Today. I talked about Venezuela in an interview and it made me immediately want to cry. Then I thought about Daniel Johnston. That made me want to cry. His art was so beautiful. How about you?
Today. My cat got really sick like two months ago, and I was away doing a story while my wife was taking care of her. The story was published today and I was revisiting the experience in my mind, it still feels very fresh. Pain is instructive.
It certainly is, but how quickly do you forget? You’re thinking about the memory of pain. You can almost relive it, but it’s not the same. Pain changes, obviously, but the memory remains and changes as well. Often, when you look back, you go, “I suppose it’s psychological pain.” Was there any point of having that pain? You could’ve spared yourself a lot of physical anxiety and pain if you had just looked at the situation, which is this: If there is a solution, then you shouldn't feel any sadness. Assume it’s gonna work out and there’s gonna be no pain, and if there’s no solution, there’s truly nothing you can do.
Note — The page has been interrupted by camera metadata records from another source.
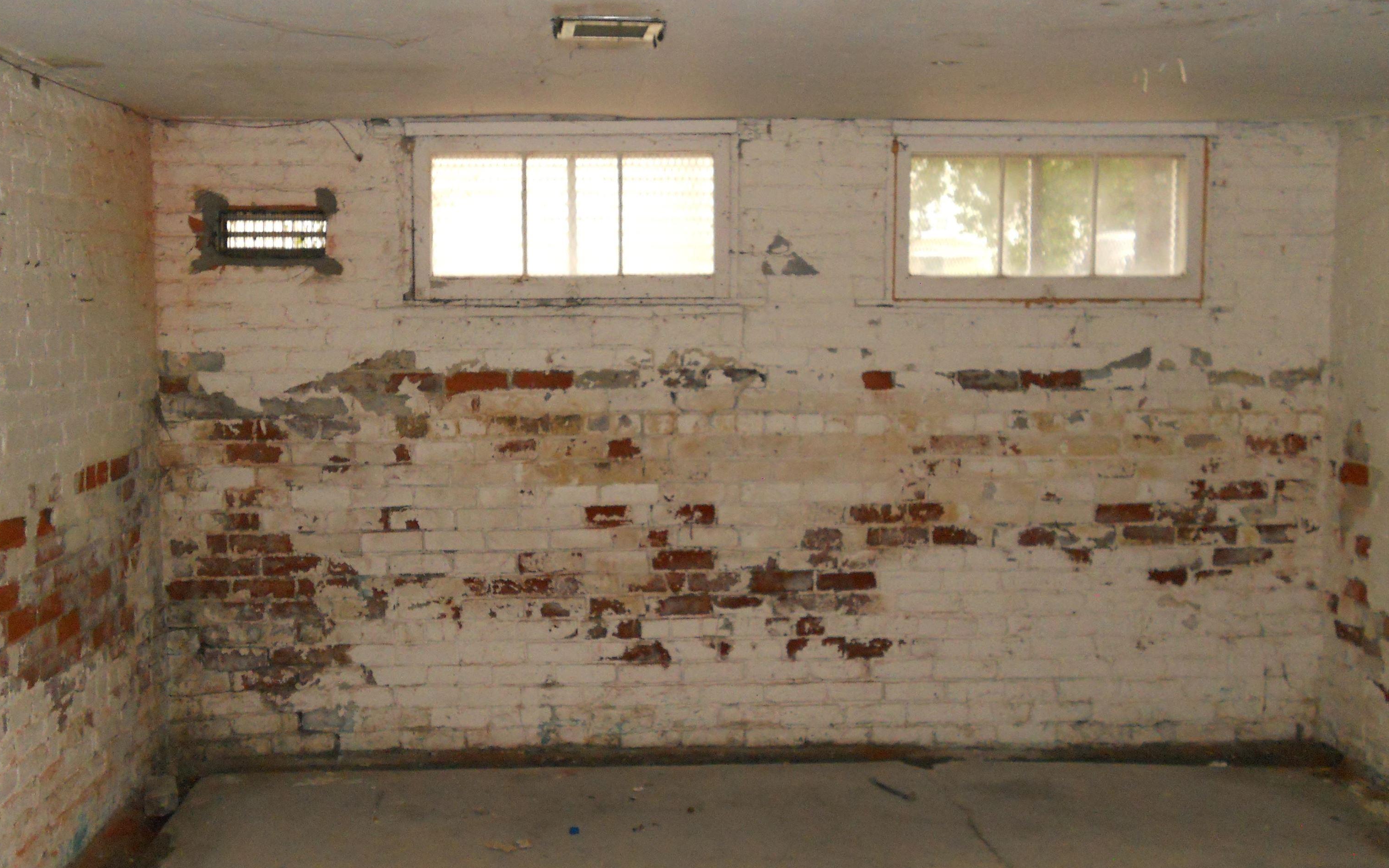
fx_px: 1552
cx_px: 688
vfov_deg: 31.2
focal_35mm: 41
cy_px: 455
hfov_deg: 48.2
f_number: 3.9
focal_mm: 6.9
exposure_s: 1/30
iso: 400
Why burden yourself with this extra pain?
But the mind it doesn’t work that way, except for people who have meditated for, like, fifty years.
The rest of us are just stuck with this suffering, and it’s even crazier when the memory of the pain is just as real, or stronger, because it’s grown over time. It’s really frightening.
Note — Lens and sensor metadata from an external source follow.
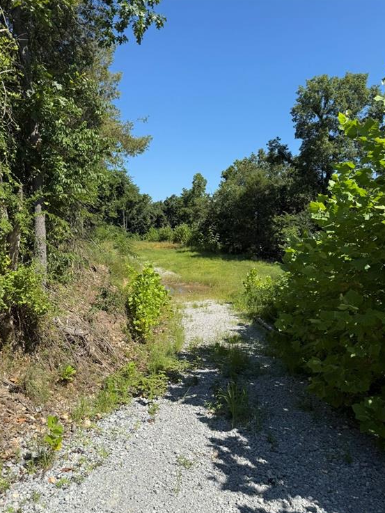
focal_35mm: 25
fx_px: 371
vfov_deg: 69.4
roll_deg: +0.2
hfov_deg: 54.9
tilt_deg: -5.9
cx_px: 193
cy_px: 263
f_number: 1.78
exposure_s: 1/3759
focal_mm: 6.76
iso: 80
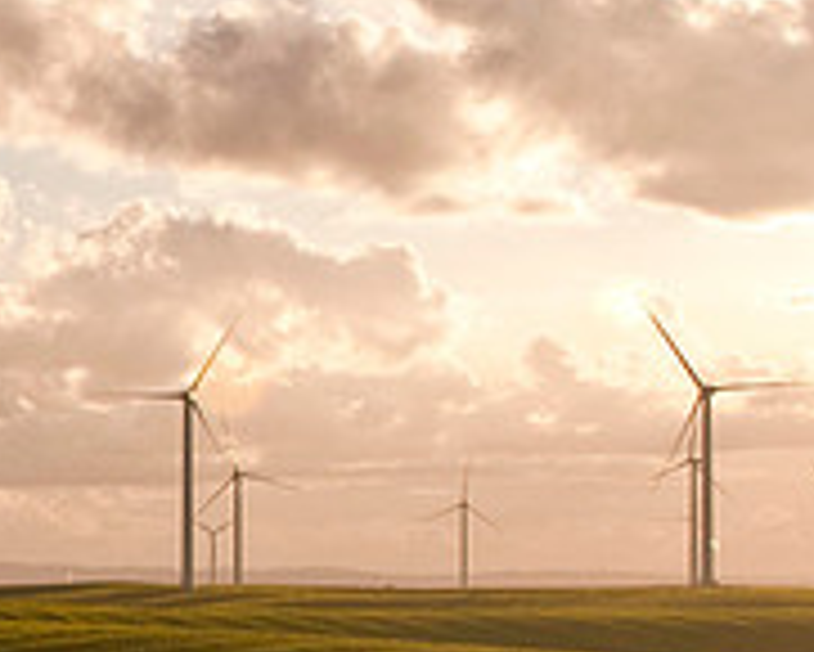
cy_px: 497
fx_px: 3037
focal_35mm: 126
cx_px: -423
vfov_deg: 12.2
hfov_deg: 14.2
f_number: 16
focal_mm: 28
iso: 200
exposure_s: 1/45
As you get older, is your memory sharper?
As I get older, I’m a new old person in a new country called “being old.” I’ve just arrived, I’ve got my Hawaiian shirt on, I’ve got my camera — let’s check it out! I haven’t found that I’m duller or sharper due to age. I’m sharper when do everything I don’t want to do for up to ten days. For some people, that can be called a retreat. Focusing on practice. not texting so much, being conscious of what goes into my body, doing a little bit of exercise and loving myself, not paying so much attention to those thoughts that come in and say, “You’re a total piece of shit.” It ebbs and flows, but it feels like it’s forever while it’s happening.
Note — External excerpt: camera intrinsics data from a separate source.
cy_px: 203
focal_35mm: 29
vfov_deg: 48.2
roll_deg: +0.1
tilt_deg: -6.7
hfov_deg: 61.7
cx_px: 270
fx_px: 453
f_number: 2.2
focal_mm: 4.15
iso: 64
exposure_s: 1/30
Your music has become more miniature over the years.
I’ve got a friend who’s friends with David Lynch. She was having dinner with David and his wife, and they were having an argument, and he said, “Don’t you understand, I just want a room with nothing a hole with some oil in it — that’s it.” Then he cracked up. But when she told me that story, I thought, “Oh fuck, I can really relate to that.” I just want a room with a hole in it. I don’t know about oil — maybe I’ll take some chamomile tea. I’d like just a room, with a hole, some chamomile tea, and maybe a little bit of moss in the corner and a tiny watering kit.
In a way, when you’re first starting out making music, you want to show people that you can do stuff. At the beginning, I just had a four-track and a guitar Then, suddenly, you have access to more stuff, and you go nuts. But that’s not what I’m interested in. I’d rather have nothing in my house. Maybe the only place you can do that is with music.
In the press materials, you talk about childlessness and whether or not you’ll ever become a father. How do you feel about that notion right now?
Well, buy me a drink and see where this goes. [Laughs] I suppose it doesn’t really matter if I have a kid or not. And if it matters, then I’ll deal with it in whatever way and I’ll suffer. [Laughs] Maybe I’ll make a record about the suffering of not having a child. Or, I’ll accept it, and it’s fine. This record isn’t about if I have a child or not — it’s really about reaching that point where I’m this new old person. It seems pathetically optimistic, but it feels like I’m landing in this new place.
My world is suddenly filled with these little kids, because these people that I’ve been in a band with since we were little kids now have children. Not only did I have this incredible opportunity of not having a child and therefore being able to observe that relationship between them and their children, but I can go home and write about it. That’s something they don’t have the luxury to do. Of course, you can write amazing art while you have children, but I have an extra luxury.